Dopotutto, però, cosa esiste di più: la mela, o la forza di gravità? Un'infantile banalizzazione divulgativa della fisica ha fatto sì che insegnanti, riviste e perfino buona parte dei fisici spaccino la seconda come entità "più vera del vero": marcita la mela, il campo gravitazionale che l'ha condotta a terra è ancora lì. Poco importa che il campo gravitazionale non si veda, non si tocchi e la sua reale struttura concettuale risulti incomprensibile a chiunque non possieda conoscenze di geometria differenziale, ovvero il 99% della popolazione mondiale.

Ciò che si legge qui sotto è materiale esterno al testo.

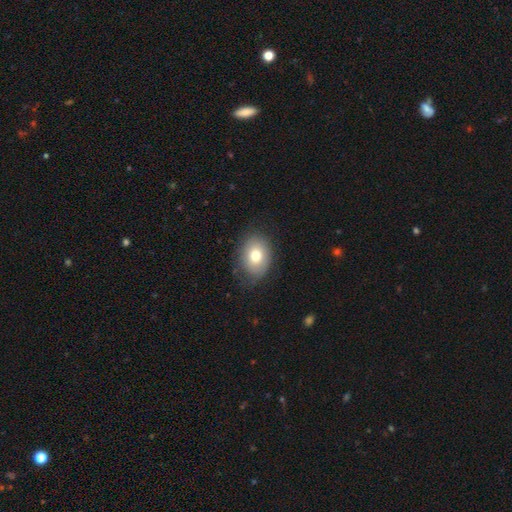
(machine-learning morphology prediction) type=smooth (76%); roundness=in between (69%); merging=none (77%).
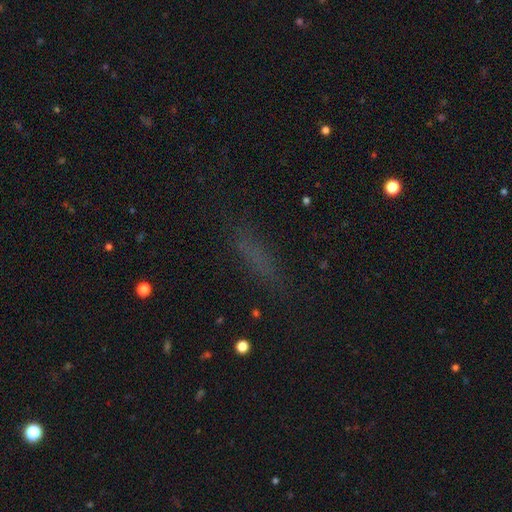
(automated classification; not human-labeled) Morphology: type=smooth (60%); roundness=cigar-shaped (74%); merging=none (78%).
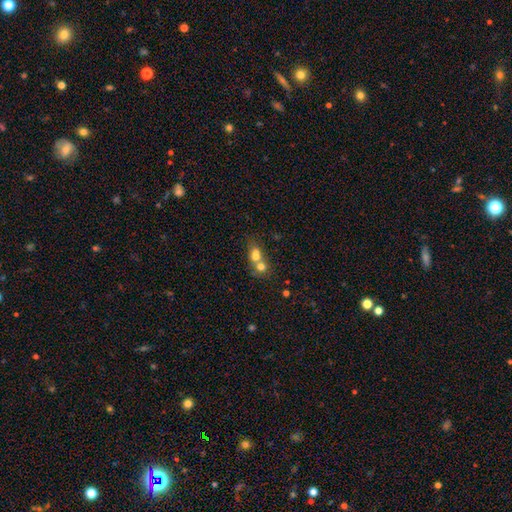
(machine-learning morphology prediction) Smooth or featured?
  - smooth: 68% *
  - featured or disk: 19%
  - star or artifact: 12%
How rounded?
  - round: 64% *
  - in between: 35%
  - cigar-shaped: 2%
Merging?
  - merger: 69% *
  - none: 23%
  - minor disturbance: 5%
  - major disturbance: 3%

Poco importa che qualcuno si sia prodigato nella messa a punto di un sistema fisico-matematico coerente che non ricorra al concetto di "forza", che l'idea di gravità della Relatività Generale non abbia nulla a che vedere con quella della fisica classica eppure funzioni meglio, che teorie moderne prevedano un universo con un numero arbitrario di dimensioni spaziali: prima o poi una teoria fisica che possa spiegare tutto salterà fuori, e quella sarà la Verità. Andando dal panettiere la mattina, sapremo di muoverci in realtà su una brana tridimensionale in un universo a diciassette dimensioni, che il nostro corpo è composto di una quantità astronomica di quark tenuti assieme dalla forza nucleare forte mediata del bosone vettore intermedio W, corrispondente alla vibrazione su un'opportuna frequenza di una superstringa la cui lunghezza è inferiore a quella di Planck.

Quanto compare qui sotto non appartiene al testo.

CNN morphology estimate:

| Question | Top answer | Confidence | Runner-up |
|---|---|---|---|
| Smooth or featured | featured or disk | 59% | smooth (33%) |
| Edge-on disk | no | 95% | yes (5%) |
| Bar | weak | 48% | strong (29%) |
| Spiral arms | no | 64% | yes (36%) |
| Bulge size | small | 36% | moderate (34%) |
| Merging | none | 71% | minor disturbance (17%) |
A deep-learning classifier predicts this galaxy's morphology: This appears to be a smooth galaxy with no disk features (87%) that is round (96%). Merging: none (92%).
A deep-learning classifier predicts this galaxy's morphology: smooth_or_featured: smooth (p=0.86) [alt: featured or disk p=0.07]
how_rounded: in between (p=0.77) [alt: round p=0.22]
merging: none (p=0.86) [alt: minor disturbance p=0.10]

Eppure, quale che sia la "Teoria del Tutto" a cui i fisici possano arrivare, nessuno vieterebbe di prenderne le equazioni e invertirle rispetto al centro della Terra. Sarebbe come se noi finissimo sulla superficie interna di una sfera, con all'esterno 50 km di crosta, poi il mantello e un "nucleo" metallico che si estende illimitatamente. Come se il Sole, le stelle, le altre galassie stessero da qualche parte dentro la sfera, tanto più vicine al centro quanto più distanti da noi. Come se la luce percorresse traiettorie in prima approssimazione circolari, che tenderebbero a raddrizzarsi in prossimità di concentrazioni di massa ragguardevoli.
Assurdo? Non vedo perché. Solo perché siamo abituati a concepire le cose come se stessimo sulla superficie esterna della sfera, come se la luce percorresse cammini rettilinei, come se le formule della fisica fossero davvero le formule costitutive dell'universo, e non solo di un suo modello?